Mais, dans ce post, je vais revenir sur ce qui devrait nous préoccuper en cette fin d’année avec un tableau succinct de la situation de chaos et de désarroi sur la scène internationale, qui découle principalement des problèmes engendrés par la Grande Pénurie, ou le pic de toute chose. Il ne fait aucun doute que l’événement qui a le plus marqué jusqu’à présent cette année est l’invasion de l’Ukraine par la Russie. Je ne vais pas entrer dans l’analyse des causes ni de l’évolution de cette guerre, mais en évoquer quelques conséquences matérielles, au-delà des souffrances humaines. Même s’il est indéniable que cette guerre complique la situation, notamment pour l’approvisionnement en énergie de l’Europe et en céréales de vastes régions du globe, beaucoup de ces problèmes ont commencé quelques mois avant 2022. Il est donc important de se replacer dans un contexte plus large et de montrer que les problèmes viennent de loin.

Pénurie de combustibles

Fin 2021, la production mondiale de diesel avait chuté de près de 15% par rapport aux sommets de 2015. Cette baisse a beaucoup à voir avec les problèmes des transports en général et de l’extraction minière en particulier, aggravant la pénurie de matériaux à laquelle nous sommes toujours soumis.
Cette pénurie de diesel est provoquée par le changement de la part des différents hydrocarbures liquides que nous appelons pétrole et par le fort désinvestissement dans tout le secteur. Depuis 2015, la seule catégorie de pétrole dont la production croît est le pétrole léger dit de schiste extrait par la technique de la fracturation. Le raffinage de ce pétrole génère une plus grande proportion d’essence et de naphtas*et une plus faible de diesel et de kérosène. Ce problème pourrait être compensé par l’introduction de mélanges appropriés de pétrole et par des adaptations dans les raffineries, mais les investissements dans ces dernières diminuent. En effet, les compagnies pétrolières n’ont pas seulement désinvesti dans l’exploration et le développement de nouveaux gisements (- 40 % depuis les sommets de 2014).
Elles n’investissent pas non plus dans les raffineries dans certains pays depuis des décennies. Même aux États-Unis, il y a un problème de pénurie de carburant. Et ce problème est très répandu en ce moment : Royaume-Uni, Hongrie, pays d’Asie du Sud dont l’Inde et le Pakistan, la plupart des pays d’Afrique et d’Amérique du Sud. Certains de ces pays sont des producteurs de pétrole mais sont toujours confrontés à une pénurie de combustibles, en partie à cause de la baisse de la production de pétrole depuis le sommet de novembre 2018, en partie à cause du désinvestissement dans les raffineries. Cette crise, qui touche surtout le diesel, a des effets en cascade sur les autres combustibles, en particulier sur le kérosène.

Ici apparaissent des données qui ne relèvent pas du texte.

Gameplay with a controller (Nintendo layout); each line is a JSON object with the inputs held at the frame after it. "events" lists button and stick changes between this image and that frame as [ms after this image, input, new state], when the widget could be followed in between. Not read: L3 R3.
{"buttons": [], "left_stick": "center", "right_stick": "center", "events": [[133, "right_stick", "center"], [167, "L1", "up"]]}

Face à ce problème de pénurie de carburant si répandu à travers le monde, il est frappant de constater l’énorme cécité des Européens, et ce en dépit des avertissements de l’Agence internationale de l’énergie. Cette situation tendue est aggravée par le quasi arrêt des importations de diesel provenant de Russie, ce qui va créer un fort déficit tant pour les transports que pour l’agriculture. En effet, le Vieux Continent est dépendant de la Russie pour son approvisionnement en pétrole brut (environ 25%*), et encore plus pour le diesel (plus de 50 % en 2021, loin devant le Moyen-Orient).
Notons que la publicité autour de la voiture électrique et les mesures incitant à l’abandon du diesel sont loin d’être réellement motivées par des soucis écologiques ou de santé publique, mais bien au déséquilibre entre l’offre et la demande de ce carburant, déséquilibre préexistant à la guerre en Ukraine…

Pénurie alimentaire :

La pénurie d’énergie en général, et de diesel en particulier, conduit à une pénurie alimentaire, en intégrant aussi les problèmes d’approvisionnement en gaz (la Russie étant le premier fournisseur de gaz naturel de l’UE pour plus de 48 % cf. ici, ici et ici*) avec la coupure des gazoducs Nordstream 1 et 2. Or le manque de gaz naturel menace gravement la production d’engrais azotés provenant de l’industrie chimique allemande. A cela, il faut ajouter les risques sur les engrais potassiques produits par le Bélarus, allié de la Russie. Pour info complémentaire, la crise des engrais azotés a été amorcée avant la guerre en Ukraine*.
De nombreux pays prennent des mesures protectionnistes parce qu’ils ne sont pas sûrs de pouvoir nourrir leur propre population : la Russie a cessé d’exporter des céréales en mars, et les exportations de l’Ukraine, suspendues pendant plusieurs mois, n’ont repris que récemment par un accord obtenu grâce aux bons offices de la Turquie avec toujours l’épée de Damoclès d’un nouveau durcissement de la Russie. Le Kazakhstan et l’Inde ont également interdit les exportations de blé. Tout cela en une année où la forte sécheresse dans de nombreuses régions agricoles de la planète anticipe de mauvaises récoltes généralisées. Tout cela dans un contexte où, déjà en octobre 2021, la FAO a averti que nous allions vers une crise alimentaire mondiale sans précédent, avec des indices de prix à des sommets historiques*.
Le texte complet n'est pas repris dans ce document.